▶ _WHAT THE EXERCISE ASKS_
Print, exactly as given, each line of the data from the line containing "Im Gegensatz zu einem" up to and including its last line.

Start of DATA FOR REVIEW

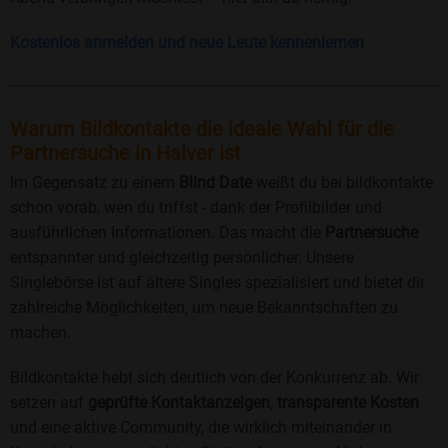
Kostenlos anmelden und neue Leute kennenlernen
Warum Bildkontakte die ideale Wahl für die
Partnersuche in Halver ist
Im Gegensatz zu einem
Blind Date
weißt du bei bildkontakte
schon vorab, wen du triffst - dank der Profilbilder und
ausführlichen Informationen. Das macht die
Partnersuche
entspannter und gleichzeitig persönlicher. Unsere
Singlebörse ist auf ältere Singles spezialisiert und bietet dir
zahlreiche Möglichkeiten, um neue Bekanntschaften zu
machen.
Bildkontakte hebt sich deutlich von der Konkurrenz ab. Wir
setzen auf
geprüfte Kontaktanzeigen
,
transparente Kosten
und eine aktive Community, die wirklich miteinander in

End of DATA FOR REVIEW

▶ _EXERCISE OUTPUT_
Im Gegensatz zu einem
Blind Date
weißt du bei bildkontakte
schon vorab, wen du triffst - dank der Profilbilder und
ausführlichen Informationen. Das macht die
Partnersuche
entspannter und gleichzeitig persönlicher. Unsere
Singlebörse ist auf ältere Singles spezialisiert und bietet dir
zahlreiche Möglichkeiten, um neue Bekanntschaften zu
machen.
Bildkontakte hebt sich deutlich von der Konkurrenz ab. Wir
setzen auf
geprüfte Kontaktanzeigen
,
transparente Kosten
und eine aktive Community, die wirklich miteinander in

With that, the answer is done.